LKW-Schlange an der turkmenischen Grenze
Unmittelbar nach der Grenze muss man auf dem Weg nach Turkmenabat über eine Ponton-Brücke fahren – für die man nicht nur in Dollar zur Kasse gebeten wird, sondern auch noch umständliche Formulare ausfüllen muss

Nachdem wir zuletzt mehrere Tage in Buchara verbracht hatten, wollten wir wieder einen Stellplatz in der Natur ansteuern und Turkmenabat schnell hinter uns lassen, zumal es hier augenscheinlich nicht viel zu sehen gab. Allerdings steuerten wir nach über 1000 km ohne offizielle Tankstelle zunächst noch die erste Tankstelle an und konnten glücklicherweise mit US-Dollar zahlen, denn turkmenische Manat hatten wir noch nicht. Später fanden wir heraus, dass dies offiziell nicht erlaubt ist und sogar mit einer Gefängnisstrafe für den Tankwart hätte enden können…. 

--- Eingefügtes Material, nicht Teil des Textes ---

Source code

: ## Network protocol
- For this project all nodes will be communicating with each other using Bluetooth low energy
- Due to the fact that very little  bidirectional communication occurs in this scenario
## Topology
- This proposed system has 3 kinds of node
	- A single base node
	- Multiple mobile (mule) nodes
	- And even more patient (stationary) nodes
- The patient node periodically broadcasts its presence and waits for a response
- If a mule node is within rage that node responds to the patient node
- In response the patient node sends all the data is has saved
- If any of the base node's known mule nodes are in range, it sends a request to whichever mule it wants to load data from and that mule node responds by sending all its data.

Wir fanden noch einen kleinen Supermarkt und deckten uns mit Lebensmitteln ein, hier wechselte ein Mann, der ebenfalls gerade am Einkaufen war, einige Dollar in Manat für uns und zeigte uns den Weg aus der Stadt. Denn trotz Navi hatten wir hier erstmals größere Schwierigkeiten den Weg aus der Stadt zu finden, zumal fast keine Straßenlampe funktionierte und es wirklich finster war. Schlussendlich fanden wir einen Stellplatz unweit der Straße inmitten der Wüste. Beim Abendspaziergang mit Emma hatten wir dann sogar Probleme wieder zurück zum Hänger zu finden, da es stockfinster war und kein Auto oder LKW auf der nahegelegenen Straße fuhr. 


Am nächsten Morgen trafen wir zwei Belgierinnen, die mit Fahrrad und Zelt unterwegs waren, es blieben auch die einzigen Reisenden bzw. Ausländer, die uns in Turkmenistan begegneten. Da uns mittlerweile eisige Temperaturen um den Gefrierpunkt und starker Wind eingeholt hatte, beneideten wir die beiden Mädels nicht…. 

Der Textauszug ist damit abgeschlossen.